◆ WHAT YOU WILL DO
Each line of the material should be retyped without alteration.

◆ GIVEN RECORDS
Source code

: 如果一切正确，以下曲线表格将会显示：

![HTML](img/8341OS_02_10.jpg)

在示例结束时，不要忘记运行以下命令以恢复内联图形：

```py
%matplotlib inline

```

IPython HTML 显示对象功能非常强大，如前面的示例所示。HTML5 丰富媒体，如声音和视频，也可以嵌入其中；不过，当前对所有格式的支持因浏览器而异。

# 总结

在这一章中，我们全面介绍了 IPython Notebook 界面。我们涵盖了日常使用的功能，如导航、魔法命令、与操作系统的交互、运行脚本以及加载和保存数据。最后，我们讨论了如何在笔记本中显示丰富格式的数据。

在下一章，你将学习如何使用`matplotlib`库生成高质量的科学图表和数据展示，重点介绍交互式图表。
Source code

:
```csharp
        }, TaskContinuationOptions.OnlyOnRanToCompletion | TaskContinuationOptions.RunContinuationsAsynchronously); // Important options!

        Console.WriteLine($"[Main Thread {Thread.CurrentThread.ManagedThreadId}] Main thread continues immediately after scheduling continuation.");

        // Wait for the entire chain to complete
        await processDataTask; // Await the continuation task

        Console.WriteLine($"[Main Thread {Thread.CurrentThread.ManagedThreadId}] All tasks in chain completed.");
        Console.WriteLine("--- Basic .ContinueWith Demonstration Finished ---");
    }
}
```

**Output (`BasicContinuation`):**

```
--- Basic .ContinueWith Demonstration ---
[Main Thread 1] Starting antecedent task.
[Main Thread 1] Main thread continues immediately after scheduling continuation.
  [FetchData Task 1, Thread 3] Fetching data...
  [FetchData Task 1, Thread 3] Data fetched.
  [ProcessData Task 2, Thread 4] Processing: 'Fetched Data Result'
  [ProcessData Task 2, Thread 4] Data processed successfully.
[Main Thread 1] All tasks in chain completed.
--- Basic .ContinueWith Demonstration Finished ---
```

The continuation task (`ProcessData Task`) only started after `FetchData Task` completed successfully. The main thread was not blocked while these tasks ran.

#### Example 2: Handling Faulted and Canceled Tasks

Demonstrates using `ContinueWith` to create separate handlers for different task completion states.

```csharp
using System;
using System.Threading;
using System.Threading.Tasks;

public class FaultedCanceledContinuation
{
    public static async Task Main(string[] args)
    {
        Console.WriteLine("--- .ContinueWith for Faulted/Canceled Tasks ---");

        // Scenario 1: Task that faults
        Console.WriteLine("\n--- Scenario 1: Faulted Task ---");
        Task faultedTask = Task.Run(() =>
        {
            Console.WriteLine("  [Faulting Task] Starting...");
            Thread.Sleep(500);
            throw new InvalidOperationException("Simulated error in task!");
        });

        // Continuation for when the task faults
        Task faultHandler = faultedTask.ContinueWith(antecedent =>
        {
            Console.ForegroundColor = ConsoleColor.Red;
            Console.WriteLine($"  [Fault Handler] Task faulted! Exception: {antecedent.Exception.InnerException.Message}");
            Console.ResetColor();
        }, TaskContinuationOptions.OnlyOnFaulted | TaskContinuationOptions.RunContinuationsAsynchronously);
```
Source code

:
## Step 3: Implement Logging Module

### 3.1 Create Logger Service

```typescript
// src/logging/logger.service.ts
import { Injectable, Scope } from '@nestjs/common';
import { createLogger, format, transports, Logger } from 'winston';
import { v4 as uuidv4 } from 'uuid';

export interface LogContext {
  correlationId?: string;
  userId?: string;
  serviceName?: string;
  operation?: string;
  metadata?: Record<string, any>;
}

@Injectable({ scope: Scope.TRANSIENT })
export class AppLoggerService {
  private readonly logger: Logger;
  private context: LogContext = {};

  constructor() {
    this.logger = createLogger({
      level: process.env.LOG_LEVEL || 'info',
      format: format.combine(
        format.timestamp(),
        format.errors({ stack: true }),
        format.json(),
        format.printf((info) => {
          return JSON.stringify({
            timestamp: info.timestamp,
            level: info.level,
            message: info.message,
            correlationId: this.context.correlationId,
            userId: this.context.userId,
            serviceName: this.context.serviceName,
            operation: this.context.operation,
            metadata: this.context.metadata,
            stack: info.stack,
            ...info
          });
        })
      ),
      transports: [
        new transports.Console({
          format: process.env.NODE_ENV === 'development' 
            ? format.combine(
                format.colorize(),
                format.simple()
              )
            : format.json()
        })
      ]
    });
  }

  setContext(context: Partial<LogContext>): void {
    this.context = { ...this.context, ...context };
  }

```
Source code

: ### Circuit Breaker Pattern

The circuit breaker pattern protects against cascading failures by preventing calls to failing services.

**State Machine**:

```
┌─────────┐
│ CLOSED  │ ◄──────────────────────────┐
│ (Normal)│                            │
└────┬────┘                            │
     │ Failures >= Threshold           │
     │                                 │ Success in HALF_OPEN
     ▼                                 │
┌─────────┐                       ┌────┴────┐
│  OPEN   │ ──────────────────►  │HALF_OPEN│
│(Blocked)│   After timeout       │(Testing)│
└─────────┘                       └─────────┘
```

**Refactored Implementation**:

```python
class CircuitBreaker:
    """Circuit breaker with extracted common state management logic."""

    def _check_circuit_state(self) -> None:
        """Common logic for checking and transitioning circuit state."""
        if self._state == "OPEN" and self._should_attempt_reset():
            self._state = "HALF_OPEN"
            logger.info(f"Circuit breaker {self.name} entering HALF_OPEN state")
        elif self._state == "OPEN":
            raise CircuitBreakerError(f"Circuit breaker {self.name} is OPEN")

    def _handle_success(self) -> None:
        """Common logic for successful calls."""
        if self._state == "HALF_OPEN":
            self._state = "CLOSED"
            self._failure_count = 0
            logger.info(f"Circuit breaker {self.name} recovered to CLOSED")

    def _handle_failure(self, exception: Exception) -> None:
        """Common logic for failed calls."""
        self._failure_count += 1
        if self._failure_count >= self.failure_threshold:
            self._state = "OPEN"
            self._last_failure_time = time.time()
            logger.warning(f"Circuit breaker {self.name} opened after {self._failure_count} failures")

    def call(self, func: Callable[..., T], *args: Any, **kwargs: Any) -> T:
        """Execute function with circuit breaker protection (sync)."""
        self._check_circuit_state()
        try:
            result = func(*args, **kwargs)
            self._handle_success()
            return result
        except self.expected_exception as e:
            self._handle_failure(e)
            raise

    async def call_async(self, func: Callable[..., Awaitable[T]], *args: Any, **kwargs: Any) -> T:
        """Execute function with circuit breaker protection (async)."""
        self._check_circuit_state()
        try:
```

◆ SOLUTION TO THIS TASK
Source code

: 如果一切正确，以下曲线表格将会显示：

![HTML](img/8341OS_02_10.jpg)

在示例结束时，不要忘记运行以下命令以恢复内联图形：

```py
%matplotlib inline

```

IPython HTML 显示对象功能非常强大，如前面的示例所示。HTML5 丰富媒体，如声音和视频，也可以嵌入其中；不过，当前对所有格式的支持因浏览器而异。

# 总结

在这一章中，我们全面介绍了 IPython Notebook 界面。我们涵盖了日常使用的功能，如导航、魔法命令、与操作系统的交互、运行脚本以及加载和保存数据。最后，我们讨论了如何在笔记本中显示丰富格式的数据。

在下一章，你将学习如何使用`matplotlib`库生成高质量的科学图表和数据展示，重点介绍交互式图表。
Source code

:
```csharp
        }, TaskContinuationOptions.OnlyOnRanToCompletion | TaskContinuationOptions.RunContinuationsAsynchronously); // Important options!

        Console.WriteLine($"[Main Thread {Thread.CurrentThread.ManagedThreadId}] Main thread continues immediately after scheduling continuation.");

        // Wait for the entire chain to complete
        await processDataTask; // Await the continuation task

        Console.WriteLine($"[Main Thread {Thread.CurrentThread.ManagedThreadId}] All tasks in chain completed.");
        Console.WriteLine("--- Basic .ContinueWith Demonstration Finished ---");
    }
}
```

**Output (`BasicContinuation`):**

```
--- Basic .ContinueWith Demonstration ---
[Main Thread 1] Starting antecedent task.
[Main Thread 1] Main thread continues immediately after scheduling continuation.
  [FetchData Task 1, Thread 3] Fetching data...
  [FetchData Task 1, Thread 3] Data fetched.
  [ProcessData Task 2, Thread 4] Processing: 'Fetched Data Result'
  [ProcessData Task 2, Thread 4] Data processed successfully.
[Main Thread 1] All tasks in chain completed.
--- Basic .ContinueWith Demonstration Finished ---
```

The continuation task (`ProcessData Task`) only started after `FetchData Task` completed successfully. The main thread was not blocked while these tasks ran.

#### Example 2: Handling Faulted and Canceled Tasks

Demonstrates using `ContinueWith` to create separate handlers for different task completion states.

```csharp
using System;
using System.Threading;
using System.Threading.Tasks;

public class FaultedCanceledContinuation
{
    public static async Task Main(string[] args)
    {
        Console.WriteLine("--- .ContinueWith for Faulted/Canceled Tasks ---");

        // Scenario 1: Task that faults
        Console.WriteLine("\n--- Scenario 1: Faulted Task ---");
        Task faultedTask = Task.Run(() =>
        {
            Console.WriteLine("  [Faulting Task] Starting...");
            Thread.Sleep(500);
            throw new InvalidOperationException("Simulated error in task!");
        });

        // Continuation for when the task faults
        Task faultHandler = faultedTask.ContinueWith(antecedent =>
        {
            Console.ForegroundColor = ConsoleColor.Red;
            Console.WriteLine($"  [Fault Handler] Task faulted! Exception: {antecedent.Exception.InnerException.Message}");
            Console.ResetColor();
        }, TaskContinuationOptions.OnlyOnFaulted | TaskContinuationOptions.RunContinuationsAsynchronously);
```
Source code

:
## Step 3: Implement Logging Module

### 3.1 Create Logger Service

```typescript
// src/logging/logger.service.ts
import { Injectable, Scope } from '@nestjs/common';
import { createLogger, format, transports, Logger } from 'winston';
import { v4 as uuidv4 } from 'uuid';

export interface LogContext {
  correlationId?: string;
  userId?: string;
  serviceName?: string;
  operation?: string;
  metadata?: Record<string, any>;
}

@Injectable({ scope: Scope.TRANSIENT })
export class AppLoggerService {
  private readonly logger: Logger;
  private context: LogContext = {};

  constructor() {
    this.logger = createLogger({
      level: process.env.LOG_LEVEL || 'info',
      format: format.combine(
        format.timestamp(),
        format.errors({ stack: true }),
        format.json(),
        format.printf((info) => {
          return JSON.stringify({
            timestamp: info.timestamp,
            level: info.level,
            message: info.message,
            correlationId: this.context.correlationId,
            userId: this.context.userId,
            serviceName: this.context.serviceName,
            operation: this.context.operation,
            metadata: this.context.metadata,
            stack: info.stack,
            ...info
          });
        })
      ),
      transports: [
        new transports.Console({
          format: process.env.NODE_ENV === 'development' 
            ? format.combine(
                format.colorize(),
                format.simple()
              )
            : format.json()
        })
      ]
    });
  }

  setContext(context: Partial<LogContext>): void {
    this.context = { ...this.context, ...context };
  }

```
Source code

: ### Circuit Breaker Pattern

The circuit breaker pattern protects against cascading failures by preventing calls to failing services.

**State Machine**:

```
┌─────────┐
│ CLOSED  │ ◄──────────────────────────┐
│ (Normal)│                            │
└────┬────┘                            │
     │ Failures >= Threshold           │
     │                                 │ Success in HALF_OPEN
     ▼                                 │
┌─────────┐                       ┌────┴────┐
│  OPEN   │ ──────────────────►  │HALF_OPEN│
│(Blocked)│   After timeout       │(Testing)│
└─────────┘                       └─────────┘
```

**Refactored Implementation**:

```python
class CircuitBreaker:
    """Circuit breaker with extracted common state management logic."""

    def _check_circuit_state(self) -> None:
        """Common logic for checking and transitioning circuit state."""
        if self._state == "OPEN" and self._should_attempt_reset():
            self._state = "HALF_OPEN"
            logger.info(f"Circuit breaker {self.name} entering HALF_OPEN state")
        elif self._state == "OPEN":
            raise CircuitBreakerError(f"Circuit breaker {self.name} is OPEN")

    def _handle_success(self) -> None:
        """Common logic for successful calls."""
        if self._state == "HALF_OPEN":
            self._state = "CLOSED"
            self._failure_count = 0
            logger.info(f"Circuit breaker {self.name} recovered to CLOSED")

    def _handle_failure(self, exception: Exception) -> None:
        """Common logic for failed calls."""
        self._failure_count += 1
        if self._failure_count >= self.failure_threshold:
            self._state = "OPEN"
            self._last_failure_time = time.time()
            logger.warning(f"Circuit breaker {self.name} opened after {self._failure_count} failures")

    def call(self, func: Callable[..., T], *args: Any, **kwargs: Any) -> T:
        """Execute function with circuit breaker protection (sync)."""
        self._check_circuit_state()
        try:
            result = func(*args, **kwargs)
            self._handle_success()
            return result
        except self.expected_exception as e:
            self._handle_failure(e)
            raise

    async def call_async(self, func: Callable[..., Awaitable[T]], *args: Any, **kwargs: Any) -> T:
        """Execute function with circuit breaker protection (async)."""
        self._check_circuit_state()
        try:
```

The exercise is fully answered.